Minimum Coverage Instrumentation

TL;DR

This paper introduces an optimal algorithm for minimal instrumentation in control-flow graphs to infer block coverage efficiently, reducing overhead in profile-guided optimizations.

Contribution

It presents the first optimal algorithm for minimum coverage instrumentation in control-flow graphs, enabling efficient coverage inference with minimal added code.

Findings

Optimal $O(|E|)$ time algorithm for block coverage inference.

Extension to edge coverage and edge instrumentation variants.

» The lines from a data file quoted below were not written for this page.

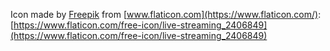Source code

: ﻿Icon made by [Freepik](https://www.flaticon.com/authors/freepik) from [www.flaticon.com](https://www.flaticon.com/): [https://www.flaticon.com/free-icon/live-streaming_2406849](https://www.flaticon.com/free-icon/live-streaming_2406849)
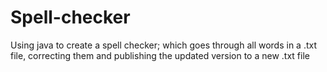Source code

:# Spell-checker
Using java to create a spell checker; which goes through all words in a .txt file, correcting them and publishing the updated version to a new .txt file
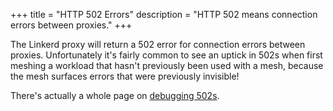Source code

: +++
title = "HTTP 502 Errors"
description = "HTTP 502 means connection errors between proxies."
+++

The Linkerd proxy will return a 502 error for connection errors between
proxies. Unfortunately it's fairly common to see an uptick in 502s when
first meshing a workload that hasn't previously been used with a mesh,
because the mesh surfaces errors that were previously invisible!

There's actually a whole page on [debugging 502s](../../tasks/debugging-502s/).
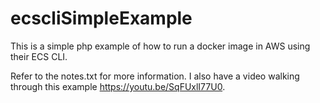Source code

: # ecscliSimpleExample

This is a simple php example of how to run a docker image in AWS using their ECS CLI. 

Refer to the notes.txt for more information. I also have a video walking through this example https://youtu.be/SqFUxlI77U0.
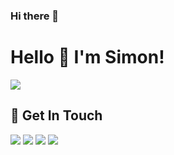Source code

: ### Hi there 👋

<!--
**Drmehmetaktass/drmehmetaktass** is a ✨ _special_ ✨ repository because its `README.md` (this file) appears on your GitHub profile.

Here are some ideas to get you started:

- 🔭 I’m currently working on ...
- 🌱 I’m currently learning ...
- 👯 I’m looking to collaborate on ...
- 🤔 I’m looking for help with ...
- 💬 Ask me about ...
- 📫 How to reach me: ...
- 😄 Pronouns: ...
- ⚡ Fun fact: ...
-->
# Hello 👋 I'm Simon!

<img src="/assets/gif.webp" />

## 🤙 Get In Touch
[![](https://img.shields.io/badge/Instagram-E4405F?style=for-the-badge&logo=instagram&logoColor=white)](https://instagram.com/simonfarah_)
[![](https://img.shields.io/badge/Telegram-2CA5E0?style=for-the-badge&logo=telegram&logoColor=white)](https://t.me/simonfarah)
[![](https://img.shields.io/badge/GitHub-333333?style=for-the-badge&logo=github&logoColor=white)](https://github.com/simonfarah)
[![](https://img.shields.io/badge/ProtonMail-8B89CC?style=for-the-badge&logo=protonmail&logoColor=white)](mailto:simonfarah@pm.me)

Reduces overhead in profile-guided optimization processes.

Abstract

Modern compilers leverage block coverage profile data to carry out downstream profile-guided optimizations to improve the runtime performance and the size of a binary. Given a control-flow graph $G=(V, E)$ of a function in the binary, where nodes in $V$ correspond to basic blocks (sequences of instructions that are always executed sequentially) and edges in $E$ represent jumps in the control flow, the goal is to know for each block $u \in V$ whether $u$ was executed during a session. To this end, extra instrumentation code that records when a block is executed needs to be added to the binary. This extra code creates a time and space overhead, which one would like to minimize as much as possible. Motivated by this application, we study the Minimum Coverage Instrumentation problem, where the goal is to find a minimum size subset of blocks to instrument such that the coverage of the remaining blocks in the graph can be inferred from the coverage status of the instrumented subset. Our main result is an algorithm to find an optimal instrumentation strategy and to carry out the inference in $O(|E|)$ time. We also study variants of this basic problem in which we are interested in learning the coverage of edges instead of the nodes, or when we are only allowed to instrument edges instead of the nodes.